Müzik emek ister; çocuk yapmak ve ona bakmak gibidir müzik bir bakıma. Başladıktan sonra ilgilenmezseniz ona kendinizi adamazsanız çığırından çıkar, baş edemeyeceğiniz bir hal alır, küser size. Canlanmazsa hayaller, gözler kapatıldığında görülmezse düşler, notalar en yakın arkadaşlar haline dönüşmemişse ne yazık ki ilerlemek de imkânsızlaşır müzikte. Notalar birleşip kanatlarınız olmalı sizi başka dünyalara uçurmalı. Evrenseldir müzik ister Türk olun ister İngiliz hiç fark etmez onun kendine özgü dili vardır. Müzik kulağınız yoksa anlayamazsınız ne kadar çalışsanız da. Diğer dillerden ayırır bu yönü eşsizleştirir onu. Bazılarımıza hiçbir bir şey ifade etmesede ilgilenen için tutkudur. Sabırlı olmayan bir arpa boyu yol alamaz.

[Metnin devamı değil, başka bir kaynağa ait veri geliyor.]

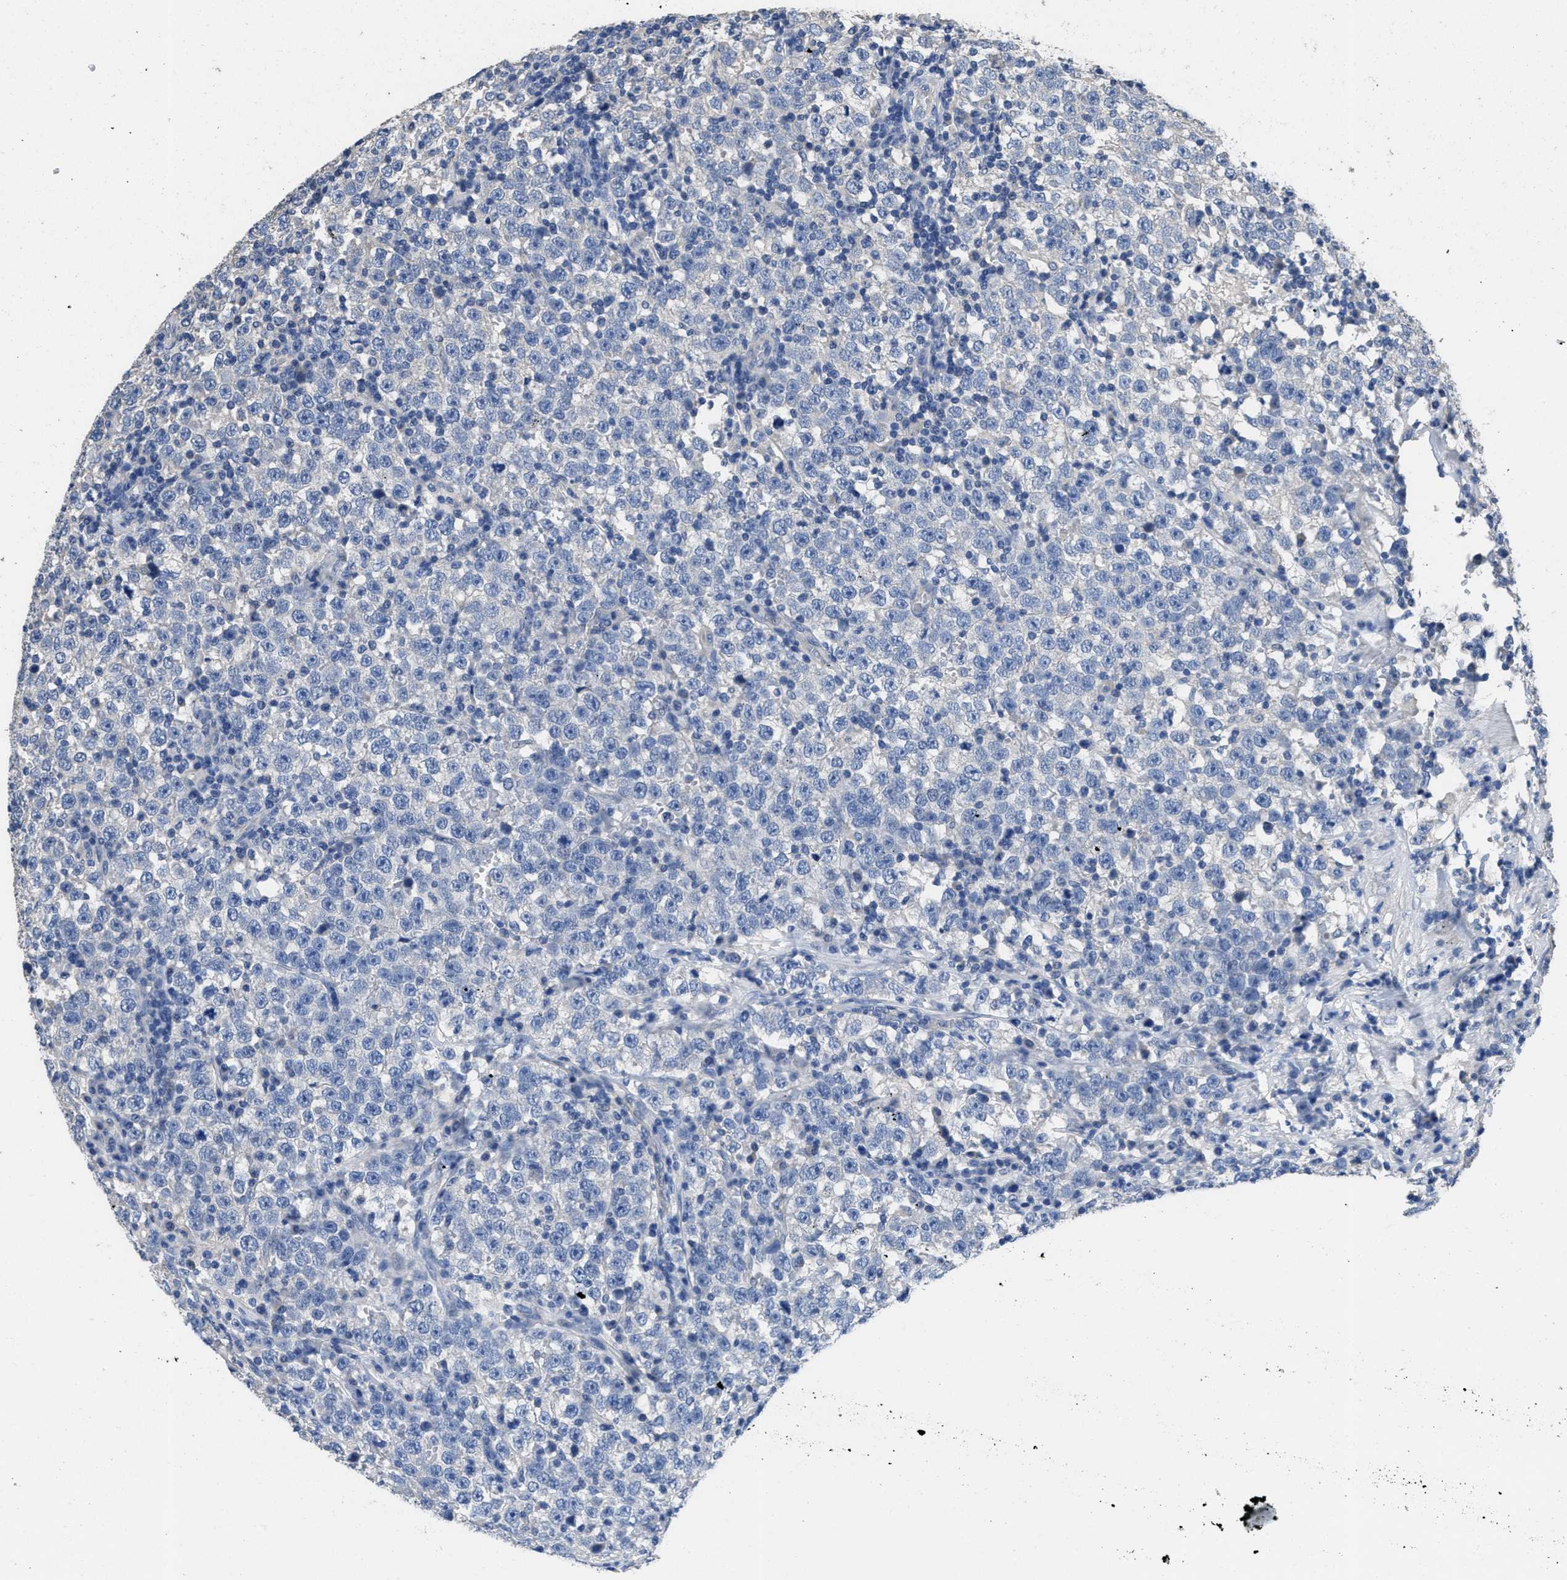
{"staining": {"intensity": "negative", "quantity": "none", "location": "none"}, "tissue": "testis cancer", "cell_type": "Tumor cells", "image_type": "cancer", "snomed": [{"axis": "morphology", "description": "Seminoma, NOS"}, {"axis": "topography", "description": "Testis"}], "caption": "Tumor cells show no significant protein positivity in testis cancer.", "gene": "CA9", "patient": {"sex": "male", "age": 43}}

Valaraine hülyalı hareketlerle piyanonun başına oturdu. Tuşlarında, parmakları aşina bir arkadaşı selamlarmışçasına nazik hareketlerle gezindi kısa bir süre. Gözlerini yumdu. Rastgele bir notaya bastığında salonu canlandıran ses içinin de kıpırdanmasına yol açmıştı. İç geçirdi. Simsiyah kuyruklu piyano parlak yüzeyiyle, salondaki tarih kokusuyla tezatlık oluşturuyor bu onu daha da dikkat çekici yapıyordu. Hazır olup olmadığını anlamak için Nicci'ye baktı. Zarif bedenini piyanoya yaslamış elindeki kağıtlara göz gezdiriyordu. Dakota, yüzünü incelemeye başladı. Mavi gözleri sarı saçlarının altında yüzüne derinlik katıyordu. Uzun boyuyla tam bir Slavdı.
Valaraine'nin ailesinin durumları çok iyi değildi ama çok sevgi dolu bir ailelerdi. Mr. Qernéé yağmurlu gecelerde küçük kızını dizine oturtur sıcak çikolata eşliğinde masallar anlatırdı. Okula yatılı gideceğini öğrendiğinde zavallı adam ağlamıştı. Şimdi ise onu sık sık ziyaret ediyorlardı.
Giriş notalarını ağır ağır bastı. Önce geç kalacak sandığı Nicci'nin sesi sırası geldiğinde salonu doldurdu. Arwen'in içine umut tohumları serpildi sanki. Çaldı, çaldı, çaldı. Sahneye konduğu günü hayal etti. En güzel büyü buydu işte; Seyircilerin alkışlaması. Kim olursanız olun alkış sesi sizi mutlu eder istisnası yoktur. Sen taktir gördün aferin demenin farklı bir yoludur. Ayakta elleri sızlamaya başlayana kadar yüzlerinde kocaman bir sırıtmayla el çırpan insanlar tek bir şeyi çağrıştırır, Başarı...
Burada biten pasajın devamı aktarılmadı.